Dem möglichen Nato-Beitritt von Schweden und Finnland sieht sie gelassen entgegen. Putin habe auf die Absicht der beiden Staaten, dem westlichen Verteidigungsbündnis beizutreten, zurückhaltend reagiert. Er verlangte lediglich, dass die Nato keine dauerhaften Einrichtungen in den beiden Ländern installiere. Aber, so Gottemoeller, das würde sowieso nicht passieren: «Sowohl Schweden als auch Finnland haben moderne Armeen. Die Nato-Infrastruktur wird dort nicht gebraucht.» Sie glaube deshalb nicht, dass Putin auf eine Aufnahme der beiden skandinavischen Staaten militärisch reagieren würde, nachdem seine Armee in der Ukraine Prügel bezogen hat und heute schwächer ist als vor dem Einmarsch in das Nachbarland.

Das Schweizer Modell der bewaffneten Neutralität könnte für die Ukraine zwar ein gutes Modell sein, sagt die frühere Top-Nato-Frau. Sie hält es aber trotzdem für eine gute Idee, eine künftige Nato-Mitgliedschaft der Ukraine nicht auszuschliessen.
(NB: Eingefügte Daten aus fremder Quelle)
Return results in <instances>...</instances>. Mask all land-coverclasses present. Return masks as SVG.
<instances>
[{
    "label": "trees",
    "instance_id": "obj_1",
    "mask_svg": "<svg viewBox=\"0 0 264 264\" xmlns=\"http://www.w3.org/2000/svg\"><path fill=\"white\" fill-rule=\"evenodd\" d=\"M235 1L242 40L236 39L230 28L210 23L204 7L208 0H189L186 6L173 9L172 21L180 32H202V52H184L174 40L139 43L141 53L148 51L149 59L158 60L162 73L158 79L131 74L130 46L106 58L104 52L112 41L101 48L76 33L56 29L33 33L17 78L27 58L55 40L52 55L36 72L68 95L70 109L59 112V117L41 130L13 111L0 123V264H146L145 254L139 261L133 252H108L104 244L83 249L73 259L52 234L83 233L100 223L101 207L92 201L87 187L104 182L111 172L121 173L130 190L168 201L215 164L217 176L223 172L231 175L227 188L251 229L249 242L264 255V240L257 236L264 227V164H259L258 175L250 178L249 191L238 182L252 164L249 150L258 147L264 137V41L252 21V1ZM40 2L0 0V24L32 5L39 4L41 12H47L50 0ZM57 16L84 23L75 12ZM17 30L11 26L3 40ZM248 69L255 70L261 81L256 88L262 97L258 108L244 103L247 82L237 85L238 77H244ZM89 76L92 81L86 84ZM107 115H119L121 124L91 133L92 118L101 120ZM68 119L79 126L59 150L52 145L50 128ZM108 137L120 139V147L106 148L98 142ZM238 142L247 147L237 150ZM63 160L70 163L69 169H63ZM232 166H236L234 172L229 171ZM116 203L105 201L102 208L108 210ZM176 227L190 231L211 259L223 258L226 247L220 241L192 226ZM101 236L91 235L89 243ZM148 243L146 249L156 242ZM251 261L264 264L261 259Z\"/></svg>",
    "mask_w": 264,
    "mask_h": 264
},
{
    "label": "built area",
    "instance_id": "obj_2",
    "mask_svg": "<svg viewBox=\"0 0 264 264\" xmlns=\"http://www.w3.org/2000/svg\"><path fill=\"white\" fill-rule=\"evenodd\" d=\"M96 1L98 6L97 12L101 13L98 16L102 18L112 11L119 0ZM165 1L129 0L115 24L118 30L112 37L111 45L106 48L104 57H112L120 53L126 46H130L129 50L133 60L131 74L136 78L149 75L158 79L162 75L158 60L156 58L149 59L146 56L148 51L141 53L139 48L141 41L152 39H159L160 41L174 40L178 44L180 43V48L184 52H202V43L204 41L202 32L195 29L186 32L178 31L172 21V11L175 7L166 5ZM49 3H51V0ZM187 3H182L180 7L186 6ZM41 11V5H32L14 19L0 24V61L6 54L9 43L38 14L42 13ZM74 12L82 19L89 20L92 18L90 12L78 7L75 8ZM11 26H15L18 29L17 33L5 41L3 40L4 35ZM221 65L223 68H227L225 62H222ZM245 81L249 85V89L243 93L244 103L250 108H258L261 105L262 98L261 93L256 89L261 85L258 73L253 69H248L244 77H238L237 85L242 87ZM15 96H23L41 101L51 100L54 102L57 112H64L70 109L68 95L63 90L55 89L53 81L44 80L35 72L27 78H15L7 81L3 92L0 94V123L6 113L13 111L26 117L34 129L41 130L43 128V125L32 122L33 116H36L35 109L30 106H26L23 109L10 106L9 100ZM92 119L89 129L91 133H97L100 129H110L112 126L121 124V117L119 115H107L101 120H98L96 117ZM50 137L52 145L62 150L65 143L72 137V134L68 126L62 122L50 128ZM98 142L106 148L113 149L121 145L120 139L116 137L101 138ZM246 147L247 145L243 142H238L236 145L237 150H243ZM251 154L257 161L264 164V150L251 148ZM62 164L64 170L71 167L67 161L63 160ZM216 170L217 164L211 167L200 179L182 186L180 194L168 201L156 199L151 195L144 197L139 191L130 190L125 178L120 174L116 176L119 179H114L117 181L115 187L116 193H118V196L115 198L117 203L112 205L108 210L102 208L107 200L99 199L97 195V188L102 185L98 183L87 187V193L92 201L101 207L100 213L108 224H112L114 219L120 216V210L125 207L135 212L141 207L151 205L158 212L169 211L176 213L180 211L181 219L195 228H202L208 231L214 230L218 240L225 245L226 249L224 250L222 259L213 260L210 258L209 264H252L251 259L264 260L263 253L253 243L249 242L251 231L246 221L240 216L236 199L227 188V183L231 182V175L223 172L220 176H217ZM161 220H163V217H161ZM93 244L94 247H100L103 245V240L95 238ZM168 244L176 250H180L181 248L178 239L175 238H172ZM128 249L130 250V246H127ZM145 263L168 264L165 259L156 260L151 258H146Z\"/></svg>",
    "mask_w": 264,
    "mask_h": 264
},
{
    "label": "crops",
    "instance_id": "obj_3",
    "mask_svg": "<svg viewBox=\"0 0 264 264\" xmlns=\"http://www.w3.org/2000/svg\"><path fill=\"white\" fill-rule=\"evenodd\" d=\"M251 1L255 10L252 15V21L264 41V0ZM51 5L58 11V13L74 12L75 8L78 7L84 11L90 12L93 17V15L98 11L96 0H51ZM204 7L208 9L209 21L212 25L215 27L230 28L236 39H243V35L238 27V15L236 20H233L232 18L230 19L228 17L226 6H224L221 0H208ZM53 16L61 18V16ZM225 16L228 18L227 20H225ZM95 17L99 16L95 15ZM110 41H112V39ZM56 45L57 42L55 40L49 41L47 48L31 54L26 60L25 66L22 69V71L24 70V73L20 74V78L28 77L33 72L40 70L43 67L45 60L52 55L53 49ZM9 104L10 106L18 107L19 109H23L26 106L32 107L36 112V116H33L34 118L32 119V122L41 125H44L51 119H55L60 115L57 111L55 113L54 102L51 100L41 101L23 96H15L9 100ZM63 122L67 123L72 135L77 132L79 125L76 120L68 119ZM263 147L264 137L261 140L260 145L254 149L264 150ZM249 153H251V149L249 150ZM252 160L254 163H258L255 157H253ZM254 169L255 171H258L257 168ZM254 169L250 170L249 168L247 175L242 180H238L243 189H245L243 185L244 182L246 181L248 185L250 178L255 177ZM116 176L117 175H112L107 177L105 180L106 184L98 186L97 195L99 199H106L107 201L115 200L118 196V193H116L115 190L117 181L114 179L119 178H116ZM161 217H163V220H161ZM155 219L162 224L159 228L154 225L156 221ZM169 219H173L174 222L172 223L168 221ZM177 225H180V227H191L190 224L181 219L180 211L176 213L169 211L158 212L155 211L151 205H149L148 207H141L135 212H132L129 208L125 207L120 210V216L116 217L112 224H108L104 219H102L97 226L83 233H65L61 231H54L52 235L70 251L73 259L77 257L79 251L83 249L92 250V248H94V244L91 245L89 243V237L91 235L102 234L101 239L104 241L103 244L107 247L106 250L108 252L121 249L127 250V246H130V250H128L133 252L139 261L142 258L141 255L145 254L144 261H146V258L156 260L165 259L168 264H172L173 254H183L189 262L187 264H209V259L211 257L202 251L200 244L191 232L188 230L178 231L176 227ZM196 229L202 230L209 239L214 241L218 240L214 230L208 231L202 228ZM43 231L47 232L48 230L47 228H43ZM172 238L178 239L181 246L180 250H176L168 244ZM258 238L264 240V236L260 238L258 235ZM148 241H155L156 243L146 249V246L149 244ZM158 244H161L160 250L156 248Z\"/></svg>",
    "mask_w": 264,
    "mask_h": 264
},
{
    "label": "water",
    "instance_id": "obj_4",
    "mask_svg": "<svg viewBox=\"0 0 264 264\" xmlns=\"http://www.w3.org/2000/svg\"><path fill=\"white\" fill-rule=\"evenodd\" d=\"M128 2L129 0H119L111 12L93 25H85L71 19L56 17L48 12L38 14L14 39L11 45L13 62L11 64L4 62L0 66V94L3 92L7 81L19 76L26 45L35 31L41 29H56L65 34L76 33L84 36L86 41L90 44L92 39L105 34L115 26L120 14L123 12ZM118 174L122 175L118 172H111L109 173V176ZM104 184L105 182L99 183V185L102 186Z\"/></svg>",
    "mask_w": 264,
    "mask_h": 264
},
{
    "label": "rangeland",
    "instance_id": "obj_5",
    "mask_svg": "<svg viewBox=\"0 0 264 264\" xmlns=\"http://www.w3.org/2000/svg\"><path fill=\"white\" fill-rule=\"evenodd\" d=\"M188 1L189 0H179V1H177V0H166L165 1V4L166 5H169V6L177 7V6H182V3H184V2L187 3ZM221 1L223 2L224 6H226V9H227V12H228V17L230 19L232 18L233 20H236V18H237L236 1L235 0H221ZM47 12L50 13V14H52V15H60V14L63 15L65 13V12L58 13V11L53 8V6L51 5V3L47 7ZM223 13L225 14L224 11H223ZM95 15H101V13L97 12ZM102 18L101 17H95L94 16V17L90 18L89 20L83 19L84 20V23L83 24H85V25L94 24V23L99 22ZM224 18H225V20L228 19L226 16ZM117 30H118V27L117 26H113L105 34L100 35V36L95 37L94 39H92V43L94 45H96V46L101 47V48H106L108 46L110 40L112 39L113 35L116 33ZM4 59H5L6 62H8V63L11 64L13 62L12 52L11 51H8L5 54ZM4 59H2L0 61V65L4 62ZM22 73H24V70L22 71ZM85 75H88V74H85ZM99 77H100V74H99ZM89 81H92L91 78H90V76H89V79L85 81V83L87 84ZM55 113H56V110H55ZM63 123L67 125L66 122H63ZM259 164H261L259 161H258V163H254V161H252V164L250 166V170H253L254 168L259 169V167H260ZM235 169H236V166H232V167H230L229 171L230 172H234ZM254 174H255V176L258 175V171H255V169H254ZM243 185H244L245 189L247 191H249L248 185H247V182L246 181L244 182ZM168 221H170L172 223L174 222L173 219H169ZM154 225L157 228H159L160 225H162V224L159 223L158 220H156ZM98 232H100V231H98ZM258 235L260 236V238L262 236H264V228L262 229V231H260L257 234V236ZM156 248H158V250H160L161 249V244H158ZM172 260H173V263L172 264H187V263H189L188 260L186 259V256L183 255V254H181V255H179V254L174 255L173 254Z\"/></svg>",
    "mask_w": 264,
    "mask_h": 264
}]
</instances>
Gottemoeller geht davon aus, dass der Krieg zwischen Russland und der Ukraine nur durch Verhandlungen auf höchster Ebene beendet werden kann. Selenskyj hatte dies von Anfang an vorgeschlagen, doch Putin hatte von Gipfeltreffen nichts wissen wollen. «Nun gibt es aber Anzeichen aus dem Kreml, dass Putin zu Gesprächen bereit sein könnte.» Doch bis diese Gespräche beginnen und eine Einigung erzielt wird, rechnet Gottemoeller mit einem «langen Zermürbungskrieg». Irgendwann werde auch der Westen die Gespräche mit Russland wieder aufnehmen müssen, zumindest über die Begrenzung und die Kontrolle von Atomwaffen, sagt die ehemalige Nato-Spitzendiplomatin und Abrüstungsexpertin. Denn «es liegt nicht im westlichen Interesse, Russland als grossen Pariastaat mit Atomwaffen zu haben».